Friday, April 13, 2012

Guinée Bissau : décryptage d’un coup de force

L’ex petite colonie portugaise ouest-africaine renoue avec le syndrome politico-militaire. Jeudi dans l’après midi, une tentative de coup d’Etat a interrompu le processus démocratique en cours. Mobile ethnique ou piste des narcotrafiquants ?

Alors que la Guinée s’acheminait vers un second tour de la présidentielle prévue le 29 avril prochain et devant départager les deux candidats, Cadogo Junior Gomez (premier ministre sortant) et Coumba Yalla (ex président) restés dans la course, des groupes de sous officiers ont, dans l’après midi de jeudi, assiégé la radio et télévision nationale et attaqué la résidence du premier ministre. Lequel était introuvable tôt ce vendredi. Selon des sources bien informées contactées par Les Afriques, le premier ministre, Carlos Gomez a été exfiltré de sa résidence peu après l’attaque et a trouvé refuge à la chancellerie du Portugal à Bissau.

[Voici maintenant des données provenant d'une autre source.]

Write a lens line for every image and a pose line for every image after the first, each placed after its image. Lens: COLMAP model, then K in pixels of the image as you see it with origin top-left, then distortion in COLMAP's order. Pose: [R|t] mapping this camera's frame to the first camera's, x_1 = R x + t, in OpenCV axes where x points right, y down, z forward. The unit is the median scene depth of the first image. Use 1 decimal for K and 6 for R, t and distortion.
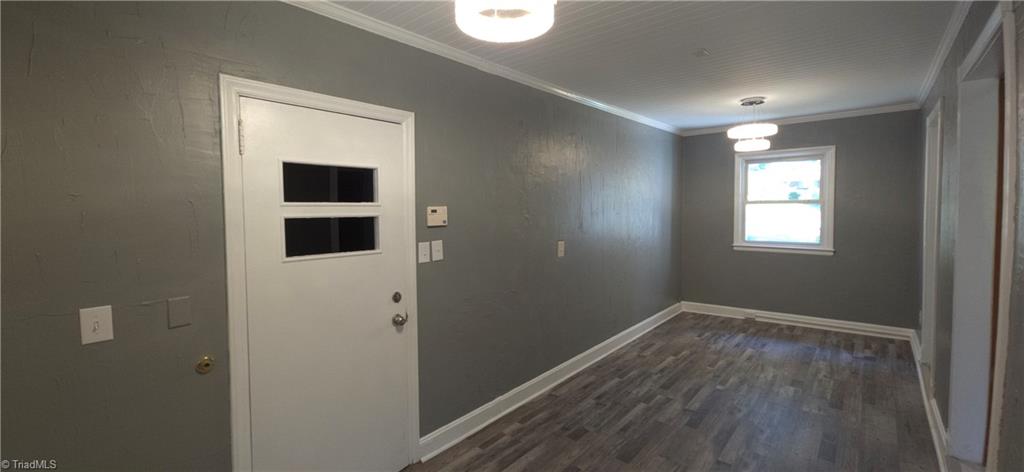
lens RADIAL K [[419.1, 0, 507.3], [0, 419.1, 224.6], [0, 0, 1]] dist [-0.001249, 0.000067]
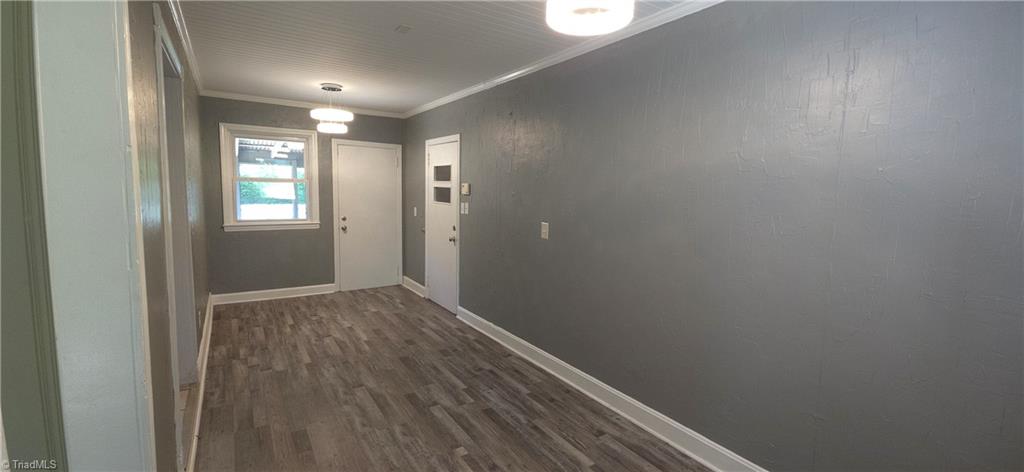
lens RADIAL K [[419.1, 0, 507.3], [0, 419.1, 224.6], [0, 0, 1]] dist [-0.001249, 0.000067]
pose [[-0.266603, 0.098280, -0.958782, 1.236270], [-0.053783, 0.991720, 0.116612, -0.071522], [0.962305, 0.082655, -0.259110, 1.359583]]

Avec ce coup de force, Bissau plonge dans une confusion totale à moins de 17 jours du second sprint électoral devant opposer une figure emblématique du paysage politique guinéen et un ex président du pays, très influent auprès de la haute hiérarchie militaire.
Le climat politique bissau-guinéen s’était détérioré, suite à l’assassinat, en pleine campagne électorale, du commandant Samba Djallo, chef des services de renseignements militaires, réputé proche du défunt président, Malam Bacai Sagnha.

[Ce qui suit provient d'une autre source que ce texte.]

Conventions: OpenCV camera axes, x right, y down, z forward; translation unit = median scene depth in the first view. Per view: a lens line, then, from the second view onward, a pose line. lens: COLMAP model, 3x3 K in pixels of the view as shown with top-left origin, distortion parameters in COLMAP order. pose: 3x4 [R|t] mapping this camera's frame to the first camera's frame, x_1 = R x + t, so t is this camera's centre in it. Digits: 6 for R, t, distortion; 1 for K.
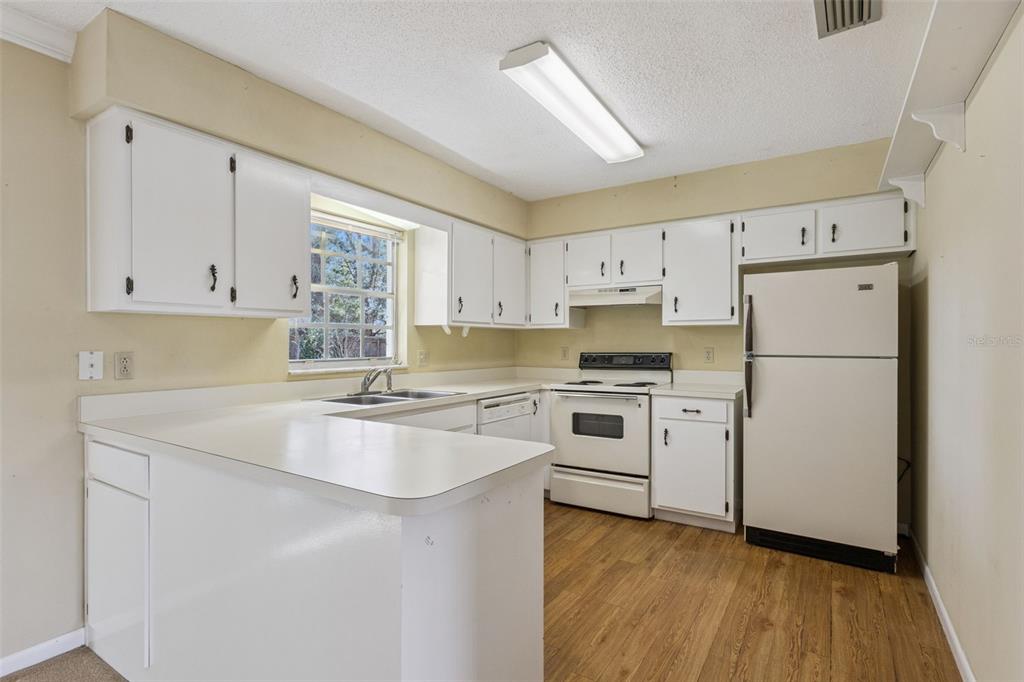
lens RADIAL K [[485.2, 0, 514.8], [0, 485.2, 346.6], [0, 0, 1]] dist [-0.002114, -0.000047]
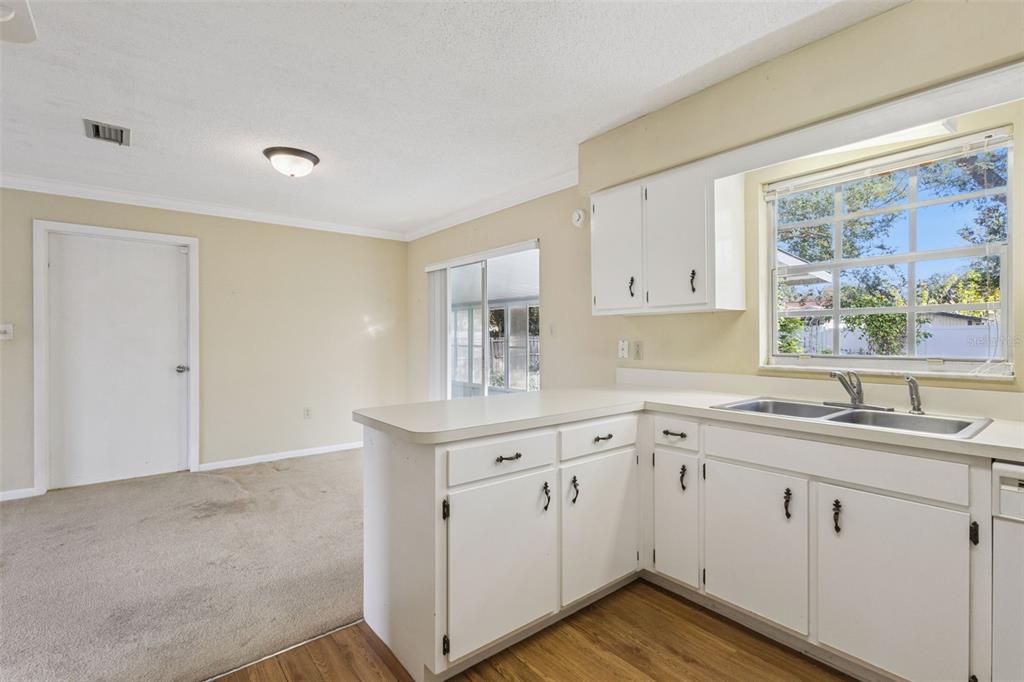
lens RADIAL K [[465.8, 0, 526.1], [0, 465.8, 336.8], [0, 0, 1]] dist [-0.002457, -0.000165]
pose [[-0.277519, 0.003595, -0.960714, 0.656415], [-0.001000, 0.999991, 0.004031, -0.008267], [0.960720, 0.002079, -0.277513, 1.013619]]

Le second tour prévu le 22 avril puis reporté au 29 avril prochain est compromis avec le coup de force d’un groupe de soldats équipés de mitrailleuses engouffrés dans des picks up. Les putschistes ont occupé le siège de l’office RTGB (Radio télévision de Guinée Bissau) vers 18 heures (heures locales).

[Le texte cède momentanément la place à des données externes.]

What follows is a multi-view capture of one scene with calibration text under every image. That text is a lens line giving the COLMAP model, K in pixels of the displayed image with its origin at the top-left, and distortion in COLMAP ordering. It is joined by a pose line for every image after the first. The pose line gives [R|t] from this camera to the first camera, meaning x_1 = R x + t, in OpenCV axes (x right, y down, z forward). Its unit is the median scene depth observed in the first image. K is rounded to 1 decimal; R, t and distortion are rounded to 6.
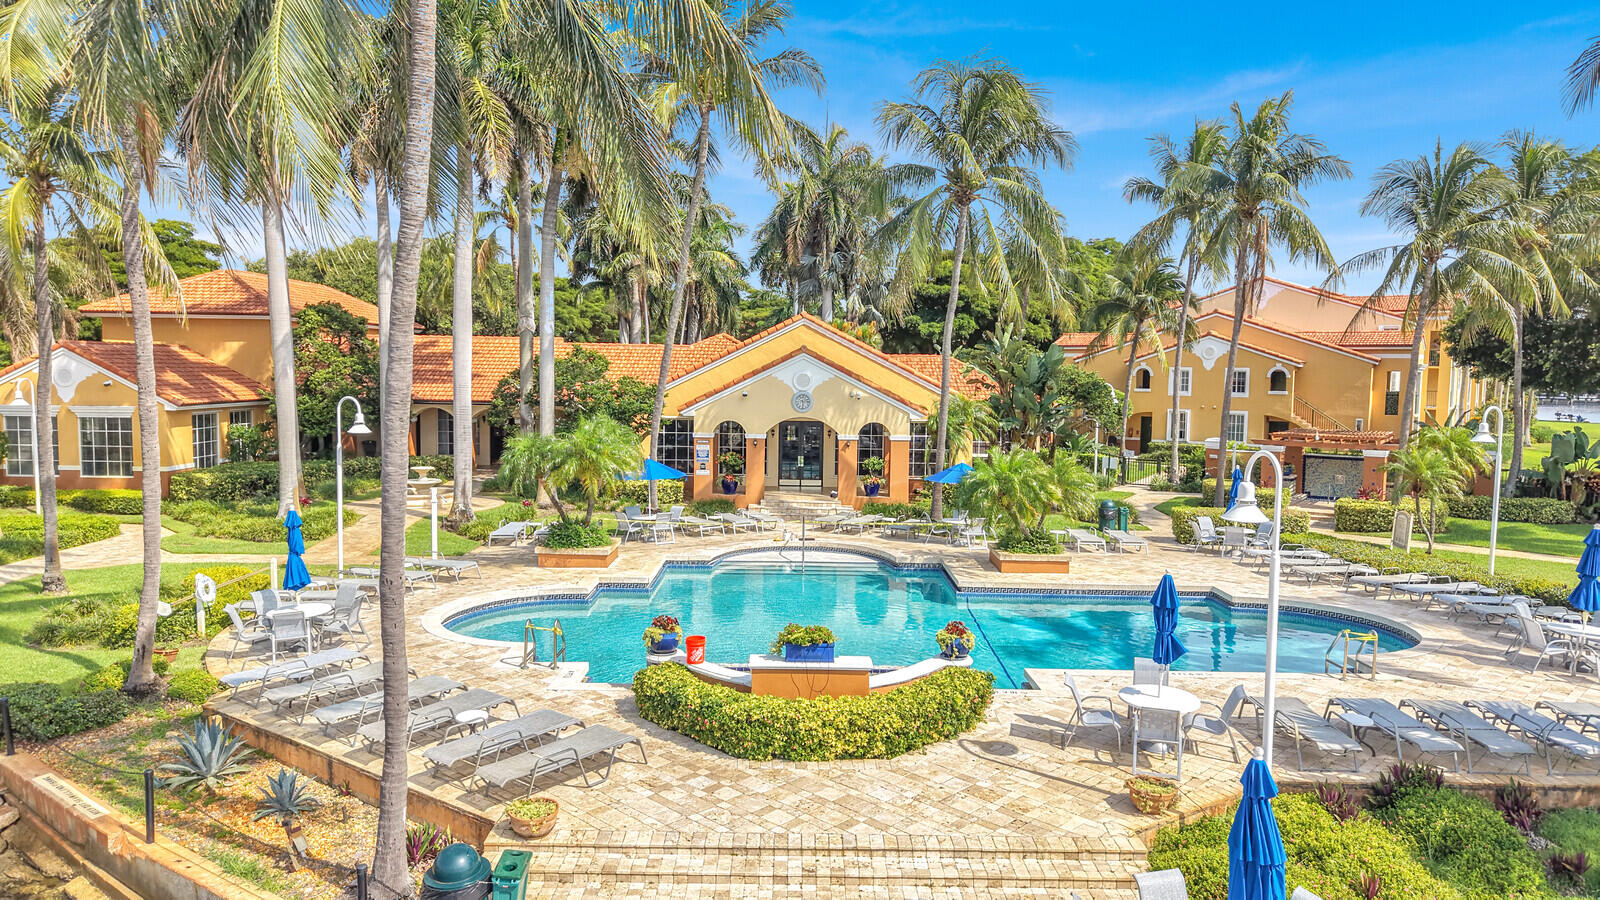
lens RADIAL K [[1062.3, 0, 800.0], [0, 1062.3, 450.0], [0, 0, 1]] dist [0.030274, -0.032586]
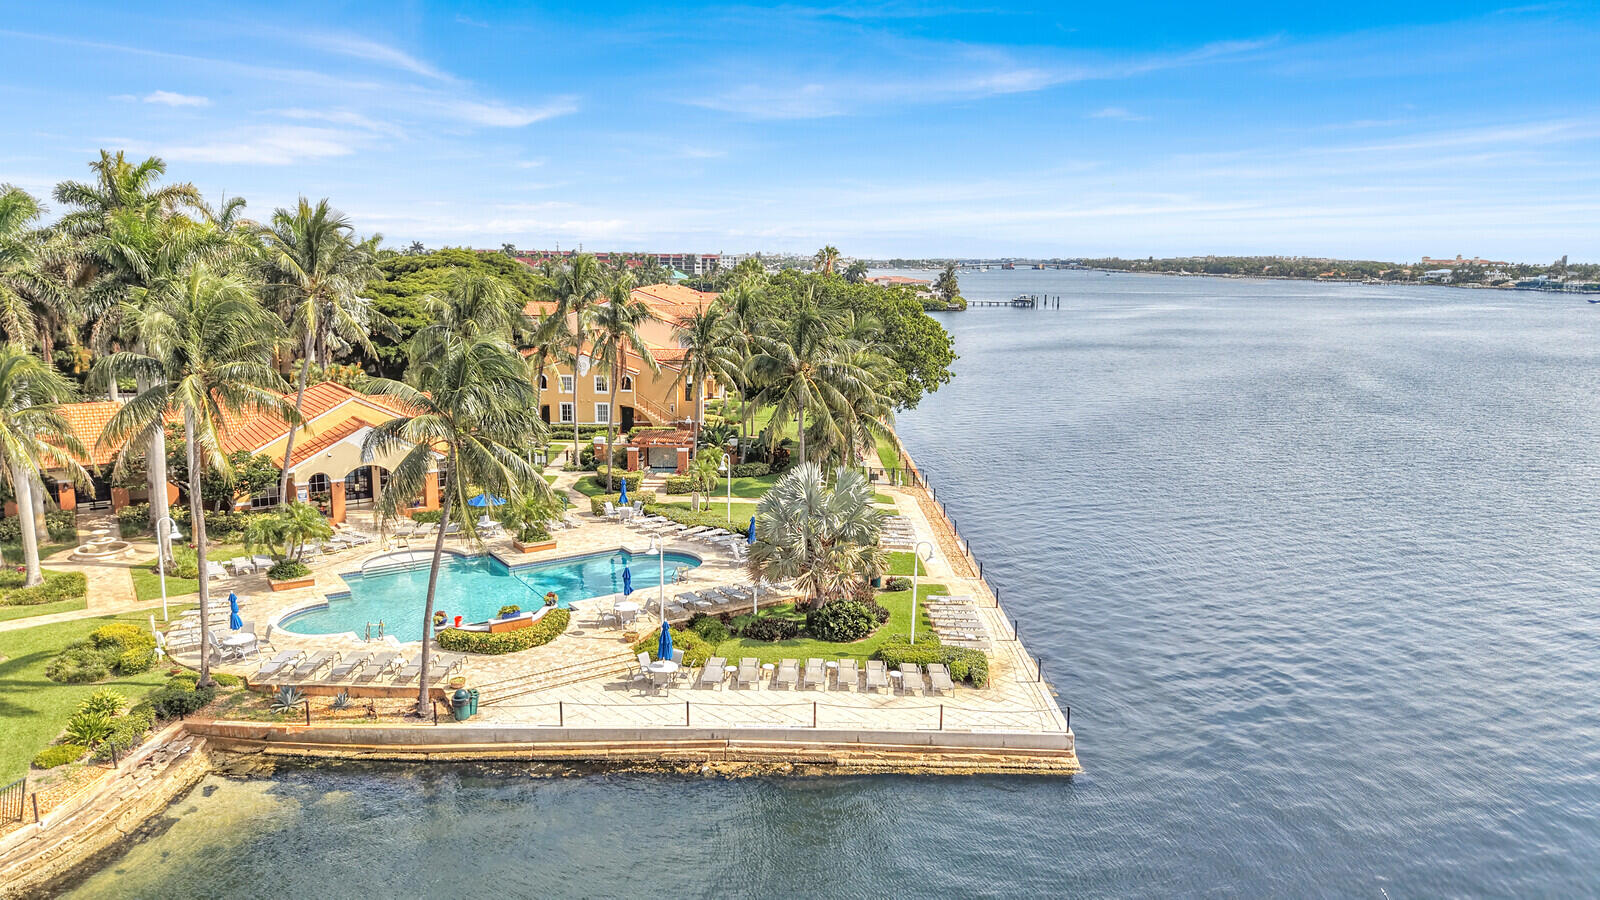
lens RADIAL K [[1062.3, 0, 800.0], [0, 1062.3, 450.0], [0, 0, 1]] dist [0.030274, -0.032586]
pose [[0.821132, -0.107301, 0.560562, -0.614631], [0.044738, 0.991247, 0.124207, -0.381887], [-0.568983, -0.076912, 0.818745, -1.172725]]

Derrière cette tentative de prise de pouvoir, se cache la piste des officiers d’ethnie Balante proches du candidat et ex président, Coumba Yalla , qui a appelait jeudi matin ses militants à boycotter le scrutin du 29 avril prochain. Selon une source bien informée, contactée par Les Afriques, ce coup de force pourrait être commandité par l’actuel chef d’état major des armées, Antonio Nyie, un des caciques du défunt président et ennemi juré du chef du gouvernement. Leurs relations se sont détériorées durant toute la cohabitation Gadogo Gomez- Malam Bacai, affirment nos sources. Une autre piste, celle des narco-trafiquants qui avaient fait de ce pays leur passoire vers l’Europe et l’Amérique Latine, revient dans les hypothèses. Le général amiral, Bubu Natiutié, tombé en disgrâce et dont les connexions douteuses avec les cartels de la drogue étaient établies par les autorités de l’ancien régime, s’était rapproché d’une frange de l’armée ces derniers mois. Selon notre source, ce haut gradé, qui jouit d’une forte emprise dans les cercles de l’armée tirait les ficelles dans l’ombre et attendait son heure.

Le premier ministre, Carlos Gomez a pu échanger au téléphone vers les coups de 23 heures Gmt avec le président angolais, Dos Santos et le président de la CICPL (Commission pour la Paix des Pays Lusophones). L’armée est la colonne vertébrale du pays et ses récurrentes irruptions dans le jeu politique ont contribué à l’instabilité des institutions. La Cedeao a condamné cette tentative de coup d’état dans la soirée.